(Fonte)
Consultor Jurídico, 4 de novembro de 2014
Por Fernando Facury Scaff
João Guimarães Rosa foi um dos maiores escritores brasileiros, e em seu livro de estreia, uma coletânea de contos chamado Sagarana, consta o intitulado “A hora e a vez de Augusto Matraga”, um clássico da literatura nacional, ambientado na zona rural de Minas Gerais. Nele é narrada a história de um valentão, cujo nome dá título à obra, que além de puxar briga com todos e de se meter com as mulheres alheias, não se preocupava com a sua própria esposa, nem com sua filha ou com suas propriedades. Ocorreu de sua sorte mudar: mulher e filha fogem da fazenda com seus capangas e se amasiam junto com seu pior inimigo, que determina ser-lhe aplicada uma surra e sua morte. Matraga é surrado mas escapa da morte se jogando de um penhasco. Sai vivo, mas com várias sequelas deformantes e é amparado por um casal de negros velhos, Quitéria e Serapião, que dele cuidam por vários anos. Torna-se pessoa boa, trabalhadora, e depois de vários anos encontra-se com um bando de jagunços liderado por Joãozinho Bem-Bem, que iria matar uma pessoa, executando uma vingança pessoal. Nesse instante estava presente Augusto Matraga, que “despertou para sua hora e vez”: impede o assassinato em nome da justiça, mata vários capangas com verdadeiro furor, e desafia Joãozinho Bem-Bem para um duelo, em que ambos morrem, sendo então identificado por seus antigos conhecidos.

(Tarefas do exercício)
(a) Por favor, liste todos os personagens do conto que aparecem com nome próprio no texto sobre o conto de Guimarães Rosa.
(b) Dê seguimento ao texto sobre o conto de Guimarães Rosa a partir da última frase apresentada.

(Registros fornecidos)
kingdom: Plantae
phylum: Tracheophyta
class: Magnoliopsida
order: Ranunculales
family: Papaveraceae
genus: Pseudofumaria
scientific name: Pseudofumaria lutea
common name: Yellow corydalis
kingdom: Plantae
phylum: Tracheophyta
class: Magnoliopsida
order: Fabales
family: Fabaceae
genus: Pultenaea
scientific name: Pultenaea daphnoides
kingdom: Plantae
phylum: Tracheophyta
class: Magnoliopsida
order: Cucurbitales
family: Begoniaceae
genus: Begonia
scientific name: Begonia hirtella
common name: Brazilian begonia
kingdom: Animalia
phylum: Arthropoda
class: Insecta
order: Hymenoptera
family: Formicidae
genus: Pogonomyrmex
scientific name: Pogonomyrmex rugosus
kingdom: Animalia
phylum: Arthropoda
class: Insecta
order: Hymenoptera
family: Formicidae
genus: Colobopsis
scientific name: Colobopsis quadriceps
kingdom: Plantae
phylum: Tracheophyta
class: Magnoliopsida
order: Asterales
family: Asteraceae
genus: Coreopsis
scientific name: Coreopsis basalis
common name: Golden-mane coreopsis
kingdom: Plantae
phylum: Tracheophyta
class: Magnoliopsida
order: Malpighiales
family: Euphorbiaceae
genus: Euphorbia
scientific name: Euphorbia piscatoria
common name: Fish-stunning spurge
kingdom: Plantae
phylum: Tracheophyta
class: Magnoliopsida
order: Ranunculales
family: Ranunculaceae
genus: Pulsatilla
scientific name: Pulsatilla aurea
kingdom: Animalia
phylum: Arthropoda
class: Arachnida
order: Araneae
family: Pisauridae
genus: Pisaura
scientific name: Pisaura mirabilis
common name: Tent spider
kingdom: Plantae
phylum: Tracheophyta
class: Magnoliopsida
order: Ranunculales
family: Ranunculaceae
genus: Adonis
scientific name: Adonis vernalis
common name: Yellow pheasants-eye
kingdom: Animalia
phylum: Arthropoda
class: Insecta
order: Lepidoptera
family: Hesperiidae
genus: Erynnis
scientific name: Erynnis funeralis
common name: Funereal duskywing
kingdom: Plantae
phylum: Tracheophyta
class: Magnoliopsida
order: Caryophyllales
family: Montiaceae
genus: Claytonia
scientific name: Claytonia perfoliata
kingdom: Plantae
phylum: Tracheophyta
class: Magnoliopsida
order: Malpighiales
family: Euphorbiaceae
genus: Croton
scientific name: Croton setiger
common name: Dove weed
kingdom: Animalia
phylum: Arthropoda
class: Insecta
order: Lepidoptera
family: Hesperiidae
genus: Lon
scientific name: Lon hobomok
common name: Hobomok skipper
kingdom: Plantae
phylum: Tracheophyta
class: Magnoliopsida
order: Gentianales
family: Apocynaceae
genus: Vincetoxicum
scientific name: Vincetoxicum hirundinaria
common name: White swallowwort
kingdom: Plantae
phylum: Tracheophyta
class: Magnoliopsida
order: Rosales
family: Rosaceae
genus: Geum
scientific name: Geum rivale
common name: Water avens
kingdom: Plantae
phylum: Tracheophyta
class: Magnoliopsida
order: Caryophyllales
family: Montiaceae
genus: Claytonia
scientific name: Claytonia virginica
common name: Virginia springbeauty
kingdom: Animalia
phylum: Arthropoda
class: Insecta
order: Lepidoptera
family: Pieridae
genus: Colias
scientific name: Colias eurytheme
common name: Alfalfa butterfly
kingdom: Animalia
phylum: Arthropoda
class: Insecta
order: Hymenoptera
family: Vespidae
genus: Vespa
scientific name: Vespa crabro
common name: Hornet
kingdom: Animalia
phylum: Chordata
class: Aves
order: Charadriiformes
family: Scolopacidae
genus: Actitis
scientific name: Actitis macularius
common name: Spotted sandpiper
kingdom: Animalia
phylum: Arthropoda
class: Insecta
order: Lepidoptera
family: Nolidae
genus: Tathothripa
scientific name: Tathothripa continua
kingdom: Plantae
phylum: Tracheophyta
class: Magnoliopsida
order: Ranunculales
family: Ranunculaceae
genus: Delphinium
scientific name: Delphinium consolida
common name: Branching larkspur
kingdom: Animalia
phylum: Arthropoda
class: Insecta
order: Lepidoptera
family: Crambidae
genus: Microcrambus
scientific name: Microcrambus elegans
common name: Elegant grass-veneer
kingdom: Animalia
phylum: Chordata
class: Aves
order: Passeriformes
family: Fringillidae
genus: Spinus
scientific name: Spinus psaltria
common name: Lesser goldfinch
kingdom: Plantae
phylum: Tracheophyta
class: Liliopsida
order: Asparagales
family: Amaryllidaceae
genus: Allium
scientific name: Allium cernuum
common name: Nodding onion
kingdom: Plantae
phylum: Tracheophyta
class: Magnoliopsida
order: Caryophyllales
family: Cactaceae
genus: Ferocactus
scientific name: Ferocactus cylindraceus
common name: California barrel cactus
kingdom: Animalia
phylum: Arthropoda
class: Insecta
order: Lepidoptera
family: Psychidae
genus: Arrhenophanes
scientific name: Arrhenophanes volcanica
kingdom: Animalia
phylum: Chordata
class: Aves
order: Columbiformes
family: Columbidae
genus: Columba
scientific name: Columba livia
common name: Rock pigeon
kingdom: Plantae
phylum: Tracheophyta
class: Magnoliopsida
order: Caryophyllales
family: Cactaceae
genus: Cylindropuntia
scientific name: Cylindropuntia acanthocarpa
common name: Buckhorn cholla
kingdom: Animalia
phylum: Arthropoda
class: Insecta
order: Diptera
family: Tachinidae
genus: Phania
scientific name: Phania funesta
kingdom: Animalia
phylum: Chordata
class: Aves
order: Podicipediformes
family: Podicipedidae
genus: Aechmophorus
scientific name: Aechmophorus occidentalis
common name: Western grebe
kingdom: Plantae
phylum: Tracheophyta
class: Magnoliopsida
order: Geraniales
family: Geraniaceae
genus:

(Tarefas resolvidas)
(a) Augusto Matraga, Quitéria, Serapião e Joãozinho Bem-Bem.

(b)
Busco Guimarães Rosa para alertar que devemos despertar efetivamente para “a hora e a vez” da reforma tributária e financeira brasileira. Passadas as eleições e identificados os novos dirigentes do país pelos próximos quatro anos, é necessário colocar em marcha esta reforma para já. É hora de deixar de lado os malefícios que o sistema atual vem causando e, tal qual Matraga, “despertar”, e, em nome da justiça, modificar um monte de coisas para tornar a economia deste país mais funcional.
Não se trata de simplesmente baixar a carga tributária. Se o intuito fosse esse, a reforma seria muito simples: bastaria propor a redução das alíquotas, sem mexer no sistema. A despeito de ser adequado, seria insuficiente. É preciso mais.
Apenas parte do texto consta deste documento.